No. El sacerdote no es un hombre cualquiera. En virtud del Sacramento del Orden Sacerdotal está revestido de una Gracia especial. Es un hombre de Dios. Es el puente que nos lleva a Dios. Es quien hace posible la Gran Fiesta Celestial al administrar el Perdón divino.

Porque en el momento de la Confesión el sacerdote representa a Cristo. Es Él mismo quien está actuando, acogiendo, a través del sacerdote, que se convierte en su instrumento visible para perdonar y sanar nuestras conciencias. Él es el continuador de la misión de los Apóstoles.

Esa es la razón por la que no debemos confesar los pecados solamente una vez al año. Cuando la Confesión es frecuente se van modificando en nosotros las malas tendencias porque vamos recibiendo nuevas Gracias de la Trinidad que nos ayudan a eliminar esos defectos que nos impiden llegar a la santidad y, a la vez, ir adquiriendo virtudes. El resultado, a un plazo más o menos largo, es ir consiguiendo esa perfección de la hablaba Jesús: ‘Sed perfectos como vuestro Padre Celestial es perfecto’. (Mt. 5, 48). Pienso que vale la pena.

Pienso que este Sacramento no es para vivirlo como una rutina, como un ‘porque sí’. Es mucho más serio al ser un encuentro con Dios, como en cualquier otro Sacramento. Hemos de intentar vivirlo como un encuentro personal con el mismísimo Jesucristo y prepararnos a la Confesión siempre de forma especial como si fuese la primera vez que lo fuésemos a recibir.

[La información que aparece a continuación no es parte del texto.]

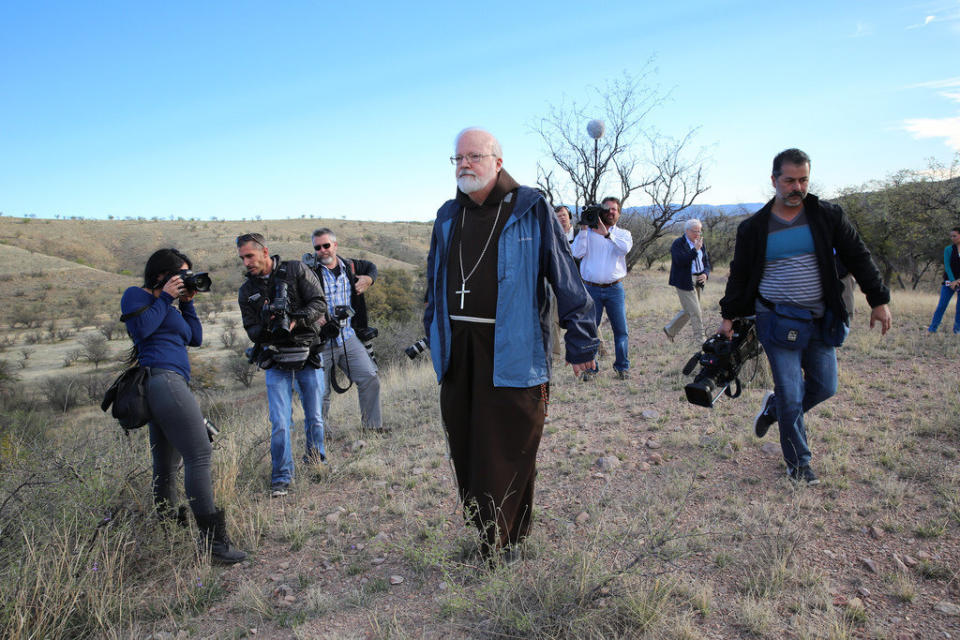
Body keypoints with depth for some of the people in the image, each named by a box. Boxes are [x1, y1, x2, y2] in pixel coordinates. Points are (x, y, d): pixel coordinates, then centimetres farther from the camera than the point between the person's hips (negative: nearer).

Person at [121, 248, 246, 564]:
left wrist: (186, 303, 18)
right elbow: (141, 328, -12)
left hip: (164, 385, 10)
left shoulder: (170, 306, 28)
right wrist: (165, 298, -4)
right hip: (163, 379, -10)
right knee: (199, 454, -16)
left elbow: (195, 338, 23)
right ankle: (212, 538, -17)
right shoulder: (137, 295, 5)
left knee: (166, 464, 15)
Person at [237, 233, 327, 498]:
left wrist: (295, 321, -23)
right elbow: (252, 331, 3)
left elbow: (319, 302, -8)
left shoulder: (296, 270, -3)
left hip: (308, 356, -1)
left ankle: (316, 461, 33)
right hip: (276, 361, 1)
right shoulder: (247, 291, 6)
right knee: (280, 422, -6)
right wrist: (267, 327, -20)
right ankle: (281, 479, 5)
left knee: (314, 417, 9)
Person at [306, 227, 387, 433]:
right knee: (321, 392, 3)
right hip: (322, 342, -4)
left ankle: (372, 424, 15)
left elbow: (371, 266, 30)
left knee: (370, 378, 0)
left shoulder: (349, 266, 9)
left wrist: (369, 279, 9)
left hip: (348, 337, 4)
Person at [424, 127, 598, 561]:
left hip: (512, 352, -5)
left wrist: (581, 341, -2)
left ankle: (503, 546, 17)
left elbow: (566, 280, -1)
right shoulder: (448, 216, 15)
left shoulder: (531, 211, -1)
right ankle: (480, 530, 27)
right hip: (458, 352, 5)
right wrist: (433, 335, 23)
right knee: (465, 448, 10)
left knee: (505, 452, 1)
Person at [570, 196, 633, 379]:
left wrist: (606, 234, -26)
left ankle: (622, 366, 14)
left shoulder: (623, 234, 10)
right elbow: (577, 253, -7)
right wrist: (583, 229, -12)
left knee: (621, 329, 1)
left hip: (615, 288, 1)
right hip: (591, 288, -1)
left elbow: (626, 247, -14)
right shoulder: (588, 232, 8)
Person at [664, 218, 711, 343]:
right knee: (694, 311, -7)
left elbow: (706, 262, 17)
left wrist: (705, 274, -3)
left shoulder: (701, 244, 14)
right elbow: (680, 261, -21)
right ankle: (701, 339, 1)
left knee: (688, 310, 12)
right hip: (684, 281, -7)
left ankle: (670, 329, 27)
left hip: (697, 281, 7)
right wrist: (695, 250, -24)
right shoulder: (678, 243, -7)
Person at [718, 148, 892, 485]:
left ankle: (774, 406, 35)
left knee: (824, 387, 6)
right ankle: (798, 463, 15)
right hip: (777, 321, -3)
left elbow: (858, 257, 7)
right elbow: (739, 274, 7)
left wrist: (879, 300, 2)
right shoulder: (754, 227, 0)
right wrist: (729, 315, 6)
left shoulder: (827, 216, 3)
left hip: (820, 319, 3)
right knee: (791, 396, -3)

Valdría la pena prepararnos previamente con alguna lectura de la Palabra de Dios que nos ayudase o animase a recibir el Sacramento; hacer el examen de conciencia reposadamente, con mucha tranquilidad y responsabilidad y tener una oración que finalizase este preámbulo, a ser posible nacida de nuestro corazón. No temamos improvisar. Aquí sí que tenemos que dirigirnos a Dios pidiéndole ayuda y Gracia para hacer una buena confesión que nos reconcilie con Él. ¿Sería una barbaridad que retumbase en nuestros oídos la respuesta de Dios diciéndonos: ‘En la palma de mis manos te tengo escrito. Aunque tu padre y tu madre te abandonen, Yo no te abandonaré’. (Is. 49, 15-16). ‘Alargó de lo alto la mano y me recogió, me recobró de las enormes aguas, me tomó, me dio respiro, me salvó, porque me quiere’. (Sal. 18(17), 17-20).
Pienso que sí somos realmente hijos pródigos todos los mortales. Y a todos nos tiene preparado un lugar en su morada. Solamente es necesario querer. Y querer, es poder.

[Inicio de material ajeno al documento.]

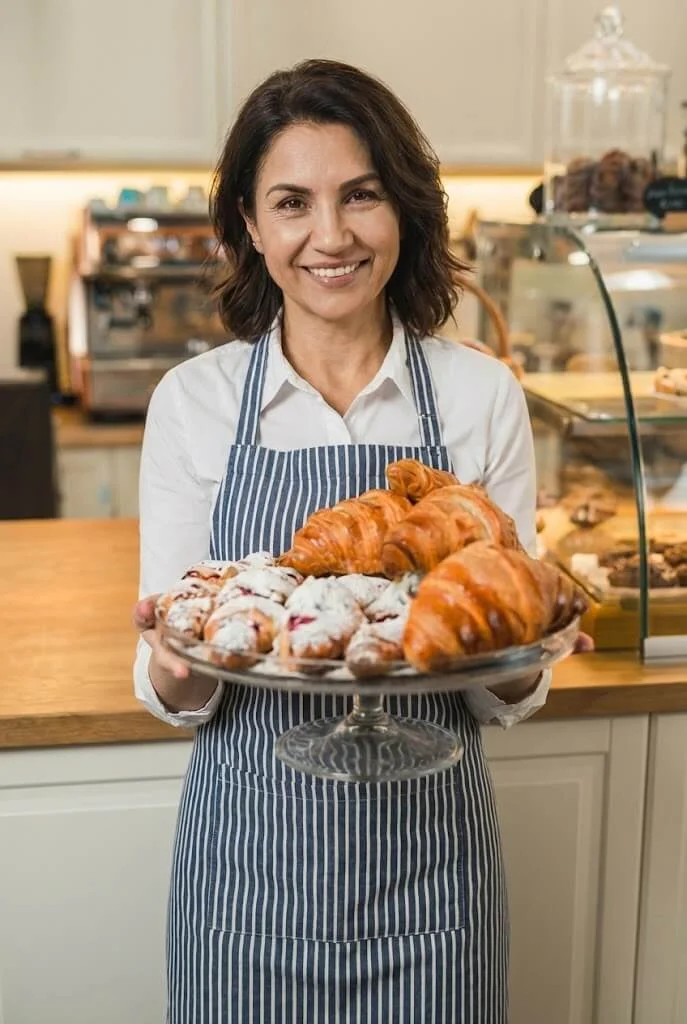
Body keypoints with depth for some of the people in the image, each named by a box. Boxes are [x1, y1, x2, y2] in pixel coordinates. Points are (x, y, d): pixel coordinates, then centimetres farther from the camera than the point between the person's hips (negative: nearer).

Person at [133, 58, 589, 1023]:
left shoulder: (483, 395, -6)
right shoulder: (192, 400, -6)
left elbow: (507, 697, -1)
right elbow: (175, 695, -3)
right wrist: (175, 662, -25)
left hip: (428, 858, 0)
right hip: (252, 859, 0)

Les dejo con estos fragmentos del Salmo 32(31)

Dichoso el que ve olvidada su culpa y perdonado su pecado.
Dichoso aquel a quien el Señor no le imputa la falta,
Y en cuyo espíritu no hay engaño….


Por eso te importan todos los fieles en los momentos de angustia,
Y aunque se desborden las aguas caudalosas, no los alcanzarán.
Tú eres mi refugio, me libras del peligro,
me rodeas de cantos de liberación.
Yo te instruiré, te mostraré el camino a seguir.
Y me ocuparé de ti constantemente…

Muchas son las penas del malvado,
Pero al que confía en el Señor lo envuelve el amor.


Que nuestro Dios, Uno y Trino, y su Madre nos bendigan a todos.